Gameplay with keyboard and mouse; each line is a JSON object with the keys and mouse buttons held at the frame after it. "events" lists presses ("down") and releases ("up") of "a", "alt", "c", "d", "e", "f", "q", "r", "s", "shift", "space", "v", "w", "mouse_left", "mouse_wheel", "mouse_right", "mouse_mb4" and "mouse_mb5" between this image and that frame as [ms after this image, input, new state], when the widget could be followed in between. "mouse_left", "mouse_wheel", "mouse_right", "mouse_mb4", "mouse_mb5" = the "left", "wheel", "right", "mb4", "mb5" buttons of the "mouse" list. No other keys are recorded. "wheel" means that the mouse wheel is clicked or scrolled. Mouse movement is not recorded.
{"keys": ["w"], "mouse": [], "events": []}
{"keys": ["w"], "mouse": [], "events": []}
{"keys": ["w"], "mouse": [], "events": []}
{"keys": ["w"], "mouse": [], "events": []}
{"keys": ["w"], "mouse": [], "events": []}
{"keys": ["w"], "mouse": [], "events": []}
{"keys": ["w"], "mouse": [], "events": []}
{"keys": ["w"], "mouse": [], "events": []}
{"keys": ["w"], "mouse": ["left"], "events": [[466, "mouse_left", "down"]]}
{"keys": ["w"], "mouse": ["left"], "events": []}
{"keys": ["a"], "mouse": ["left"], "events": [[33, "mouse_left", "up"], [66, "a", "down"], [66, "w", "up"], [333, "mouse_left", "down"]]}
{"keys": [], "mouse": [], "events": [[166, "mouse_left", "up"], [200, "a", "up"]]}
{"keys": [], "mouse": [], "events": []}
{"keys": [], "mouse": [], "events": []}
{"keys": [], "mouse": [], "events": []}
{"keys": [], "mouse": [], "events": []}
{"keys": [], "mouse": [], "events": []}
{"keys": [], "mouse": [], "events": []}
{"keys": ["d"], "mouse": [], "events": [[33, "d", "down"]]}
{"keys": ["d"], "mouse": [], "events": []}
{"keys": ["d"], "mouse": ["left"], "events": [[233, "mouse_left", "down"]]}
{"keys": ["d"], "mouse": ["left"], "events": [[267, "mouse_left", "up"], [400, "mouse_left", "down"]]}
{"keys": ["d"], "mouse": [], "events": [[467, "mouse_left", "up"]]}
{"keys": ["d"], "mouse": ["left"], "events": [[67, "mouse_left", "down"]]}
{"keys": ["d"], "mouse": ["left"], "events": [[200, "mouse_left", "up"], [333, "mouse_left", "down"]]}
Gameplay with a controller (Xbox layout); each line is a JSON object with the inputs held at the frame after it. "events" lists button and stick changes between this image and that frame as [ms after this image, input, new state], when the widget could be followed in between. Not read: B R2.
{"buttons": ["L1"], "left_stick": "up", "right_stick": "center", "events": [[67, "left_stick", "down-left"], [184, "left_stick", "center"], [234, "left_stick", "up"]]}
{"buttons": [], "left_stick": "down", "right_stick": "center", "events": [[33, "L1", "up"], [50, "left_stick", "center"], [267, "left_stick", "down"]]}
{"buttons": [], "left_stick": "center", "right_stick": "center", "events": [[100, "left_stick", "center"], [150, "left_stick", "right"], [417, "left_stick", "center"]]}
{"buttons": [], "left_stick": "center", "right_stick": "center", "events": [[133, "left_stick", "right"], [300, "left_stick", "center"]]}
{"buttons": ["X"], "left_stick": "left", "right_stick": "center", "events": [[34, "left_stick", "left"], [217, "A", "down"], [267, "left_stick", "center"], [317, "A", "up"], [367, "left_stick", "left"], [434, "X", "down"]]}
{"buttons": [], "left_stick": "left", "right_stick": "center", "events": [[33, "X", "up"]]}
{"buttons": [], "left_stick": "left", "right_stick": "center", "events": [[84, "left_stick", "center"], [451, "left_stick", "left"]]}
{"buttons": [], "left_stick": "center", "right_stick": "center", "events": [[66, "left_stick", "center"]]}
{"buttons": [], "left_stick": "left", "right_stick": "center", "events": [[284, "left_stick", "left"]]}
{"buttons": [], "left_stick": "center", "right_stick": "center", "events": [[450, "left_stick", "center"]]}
■ ■ ■
**Exercise objective**
Your answer must be an exact transcription of every record above.

**Response box**
Gameplay with keyboard and mouse; each line is a JSON object with the keys and mouse buttons held at the frame after it. "events" lists presses ("down") and releases ("up") of "a", "alt", "c", "d", "e", "f", "q", "r", "s", "shift", "space", "v", "w", "mouse_left", "mouse_wheel", "mouse_right", "mouse_mb4" and "mouse_mb5" between this image and that frame as [ms after this image, input, new state], when the widget could be followed in between. "mouse_left", "mouse_wheel", "mouse_right", "mouse_mb4", "mouse_mb5" = the "left", "wheel", "right", "mb4", "mb5" buttons of the "mouse" list. No other keys are recorded. "wheel" means that the mouse wheel is clicked or scrolled. Mouse movement is not recorded.
{"keys": ["w"], "mouse": [], "events": []}
{"keys": ["w"], "mouse": [], "events": []}
{"keys": ["w"], "mouse": [], "events": []}
{"keys": ["w"], "mouse": [], "events": []}
{"keys": ["w"], "mouse": [], "events": []}
{"keys": ["w"], "mouse": [], "events": []}
{"keys": ["w"], "mouse": [], "events": []}
{"keys": ["w"], "mouse": [], "events": []}
{"keys": ["w"], "mouse": ["left"], "events": [[466, "mouse_left", "down"]]}
{"keys": ["w"], "mouse": ["left"], "events": []}
{"keys": ["a"], "mouse": ["left"], "events": [[33, "mouse_left", "up"], [66, "a", "down"], [66, "w", "up"], [333, "mouse_left", "down"]]}
{"keys": [], "mouse": [], "events": [[166, "mouse_left", "up"], [200, "a", "up"]]}
{"keys": [], "mouse": [], "events": []}
{"keys": [], "mouse": [], "events": []}
{"keys": [], "mouse": [], "events": []}
{"keys": [], "mouse": [], "events": []}
{"keys": [], "mouse": [], "events": []}
{"keys": [], "mouse": [], "events": []}
{"keys": ["d"], "mouse": [], "events": [[33, "d", "down"]]}
{"keys": ["d"], "mouse": [], "events": []}
{"keys": ["d"], "mouse": ["left"], "events": [[233, "mouse_left", "down"]]}
{"keys": ["d"], "mouse": ["left"], "events": [[267, "mouse_left", "up"], [400, "mouse_left", "down"]]}
{"keys": ["d"], "mouse": [], "events": [[467, "mouse_left", "up"]]}
{"keys": ["d"], "mouse": ["left"], "events": [[67, "mouse_left", "down"]]}
{"keys": ["d"], "mouse": ["left"], "events": [[200, "mouse_left", "up"], [333, "mouse_left", "down"]]}
Gameplay with a controller (Xbox layout); each line is a JSON object with the inputs held at the frame after it. "events" lists button and stick changes between this image and that frame as [ms after this image, input, new state], when the widget could be followed in between. Not read: B R2.
{"buttons": ["L1"], "left_stick": "up", "right_stick": "center", "events": [[67, "left_stick", "down-left"], [184, "left_stick", "center"], [234, "left_stick", "up"]]}
{"buttons": [], "left_stick": "down", "right_stick": "center", "events": [[33, "L1", "up"], [50, "left_stick", "center"], [267, "left_stick", "down"]]}
{"buttons": [], "left_stick": "center", "right_stick": "center", "events": [[100, "left_stick", "center"], [150, "left_stick", "right"], [417, "left_stick", "center"]]}
{"buttons": [], "left_stick": "center", "right_stick": "center", "events": [[133, "left_stick", "right"], [300, "left_stick", "center"]]}
{"buttons": ["X"], "left_stick": "left", "right_stick": "center", "events": [[34, "left_stick", "left"], [217, "A", "down"], [267, "left_stick", "center"], [317, "A", "up"], [367, "left_stick", "left"], [434, "X", "down"]]}
{"buttons": [], "left_stick": "left", "right_stick": "center", "events": [[33, "X", "up"]]}
{"buttons": [], "left_stick": "left", "right_stick": "center", "events": [[84, "left_stick", "center"], [451, "left_stick", "left"]]}
{"buttons": [], "left_stick": "center", "right_stick": "center", "events": [[66, "left_stick", "center"]]}
{"buttons": [], "left_stick": "left", "right_stick": "center", "events": [[284, "left_stick", "left"]]}
{"buttons": [], "left_stick": "center", "right_stick": "center", "events": [[450, "left_stick", "center"]]}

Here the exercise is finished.